Goal of the exercise ▸ Keep images out and repeat all data exactly.

Records from a data collection
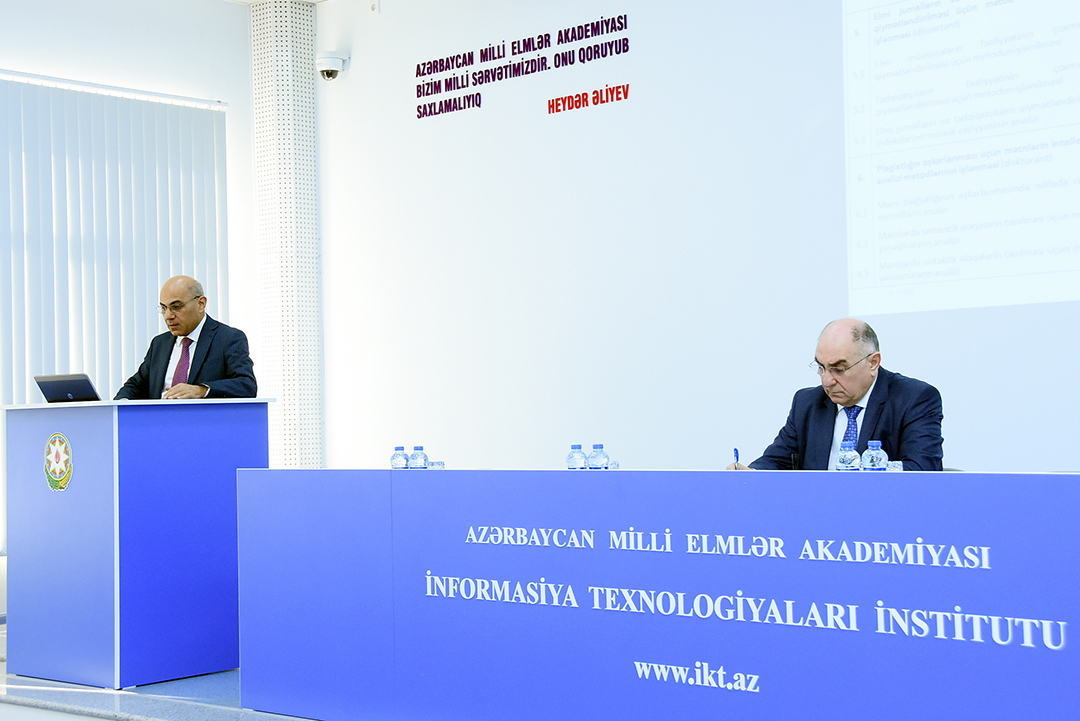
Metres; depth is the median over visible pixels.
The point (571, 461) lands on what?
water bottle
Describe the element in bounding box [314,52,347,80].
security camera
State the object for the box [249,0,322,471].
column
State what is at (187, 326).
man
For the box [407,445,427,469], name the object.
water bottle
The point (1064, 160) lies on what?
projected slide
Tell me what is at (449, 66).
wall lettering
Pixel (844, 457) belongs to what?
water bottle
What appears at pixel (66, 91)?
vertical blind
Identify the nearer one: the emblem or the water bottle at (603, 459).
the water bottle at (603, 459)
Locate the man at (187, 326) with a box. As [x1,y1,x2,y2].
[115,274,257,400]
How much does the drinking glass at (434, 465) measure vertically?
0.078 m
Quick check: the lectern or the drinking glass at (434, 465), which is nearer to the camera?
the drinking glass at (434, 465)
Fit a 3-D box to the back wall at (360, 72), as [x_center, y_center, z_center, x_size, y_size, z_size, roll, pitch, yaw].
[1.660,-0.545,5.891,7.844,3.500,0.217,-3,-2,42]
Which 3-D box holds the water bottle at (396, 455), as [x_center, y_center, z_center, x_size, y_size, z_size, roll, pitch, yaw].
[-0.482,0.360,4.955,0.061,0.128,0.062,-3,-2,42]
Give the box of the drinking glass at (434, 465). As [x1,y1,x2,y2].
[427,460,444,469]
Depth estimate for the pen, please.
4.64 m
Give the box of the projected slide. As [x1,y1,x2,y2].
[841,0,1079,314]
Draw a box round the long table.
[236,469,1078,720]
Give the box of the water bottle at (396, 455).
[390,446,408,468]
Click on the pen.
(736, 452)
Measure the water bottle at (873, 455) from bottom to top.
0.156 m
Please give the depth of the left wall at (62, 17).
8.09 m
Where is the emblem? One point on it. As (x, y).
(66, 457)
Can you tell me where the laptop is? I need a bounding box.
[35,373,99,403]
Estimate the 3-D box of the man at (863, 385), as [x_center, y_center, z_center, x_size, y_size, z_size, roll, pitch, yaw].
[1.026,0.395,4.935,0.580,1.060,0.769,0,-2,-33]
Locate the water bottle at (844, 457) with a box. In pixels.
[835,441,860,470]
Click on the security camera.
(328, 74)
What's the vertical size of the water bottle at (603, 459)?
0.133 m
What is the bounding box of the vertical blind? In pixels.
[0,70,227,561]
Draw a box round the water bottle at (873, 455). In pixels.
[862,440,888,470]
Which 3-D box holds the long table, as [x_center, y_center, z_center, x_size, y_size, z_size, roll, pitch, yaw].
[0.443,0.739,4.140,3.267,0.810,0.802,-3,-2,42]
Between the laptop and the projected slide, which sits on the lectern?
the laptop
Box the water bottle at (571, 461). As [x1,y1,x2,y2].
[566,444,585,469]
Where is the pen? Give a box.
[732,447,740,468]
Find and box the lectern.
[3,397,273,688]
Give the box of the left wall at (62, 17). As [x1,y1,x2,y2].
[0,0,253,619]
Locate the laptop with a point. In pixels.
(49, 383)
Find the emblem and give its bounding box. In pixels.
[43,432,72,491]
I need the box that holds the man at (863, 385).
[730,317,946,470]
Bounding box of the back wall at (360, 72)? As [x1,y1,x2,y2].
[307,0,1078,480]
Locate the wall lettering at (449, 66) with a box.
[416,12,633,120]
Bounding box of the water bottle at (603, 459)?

Solution for this problem ▸
Metres; depth is the median over visible pixels.
The point (571, 461) lands on what?
water bottle
Describe the element in bounding box [314,52,347,80].
security camera
State the object for the box [249,0,322,471].
column
State what is at (187, 326).
man
For the box [407,445,427,469], name the object.
water bottle
The point (1064, 160) lies on what?
projected slide
Tell me what is at (449, 66).
wall lettering
Pixel (844, 457) belongs to what?
water bottle
What appears at pixel (66, 91)?
vertical blind
Identify the nearer one: the emblem or the water bottle at (603, 459).
the water bottle at (603, 459)
Locate the man at (187, 326) with a box. As [x1,y1,x2,y2].
[115,274,257,400]
How much does the drinking glass at (434, 465) measure vertically?
0.078 m
Quick check: the lectern or the drinking glass at (434, 465), which is nearer to the camera?
the drinking glass at (434, 465)
Fit a 3-D box to the back wall at (360, 72), as [x_center, y_center, z_center, x_size, y_size, z_size, roll, pitch, yaw].
[1.660,-0.545,5.891,7.844,3.500,0.217,-3,-2,42]
Which 3-D box holds the water bottle at (396, 455), as [x_center, y_center, z_center, x_size, y_size, z_size, roll, pitch, yaw].
[-0.482,0.360,4.955,0.061,0.128,0.062,-3,-2,42]
Give the box of the drinking glass at (434, 465). As [x1,y1,x2,y2].
[427,460,444,469]
Depth estimate for the pen, please.
4.64 m
Give the box of the projected slide. As [x1,y1,x2,y2].
[841,0,1079,314]
Draw a box round the long table.
[236,469,1078,720]
Give the box of the water bottle at (396, 455).
[390,446,408,468]
Click on the pen.
(736, 452)
Measure the water bottle at (873, 455) from bottom to top.
0.156 m
Please give the depth of the left wall at (62, 17).
8.09 m
Where is the emblem? One point on it. As (x, y).
(66, 457)
Can you tell me where the laptop is? I need a bounding box.
[35,373,99,403]
Estimate the 3-D box of the man at (863, 385), as [x_center, y_center, z_center, x_size, y_size, z_size, roll, pitch, yaw].
[1.026,0.395,4.935,0.580,1.060,0.769,0,-2,-33]
Locate the water bottle at (844, 457) with a box. In pixels.
[835,441,860,470]
Click on the security camera.
(328, 74)
What's the vertical size of the water bottle at (603, 459)?
0.133 m
What is the bounding box of the vertical blind? In pixels.
[0,70,227,561]
Draw a box round the water bottle at (873, 455). In pixels.
[862,440,888,470]
Which 3-D box holds the long table, as [x_center, y_center, z_center, x_size, y_size, z_size, roll, pitch, yaw].
[0.443,0.739,4.140,3.267,0.810,0.802,-3,-2,42]
Between the laptop and the projected slide, which sits on the lectern?
the laptop
Box the water bottle at (571, 461). As [x1,y1,x2,y2].
[566,444,585,469]
Where is the pen? Give a box.
[732,447,740,468]
Find and box the lectern.
[3,397,273,688]
Give the box of the left wall at (62, 17). As [x1,y1,x2,y2].
[0,0,253,619]
Locate the laptop with a point. In pixels.
(49, 383)
Find the emblem and give its bounding box. In pixels.
[43,432,72,491]
I need the box that holds the man at (863, 385).
[730,317,946,470]
Bounding box of the back wall at (360, 72)? As [x1,y1,x2,y2].
[307,0,1078,480]
Locate the wall lettering at (449, 66) with a box.
[416,12,633,120]
Bounding box of the water bottle at (603, 459)?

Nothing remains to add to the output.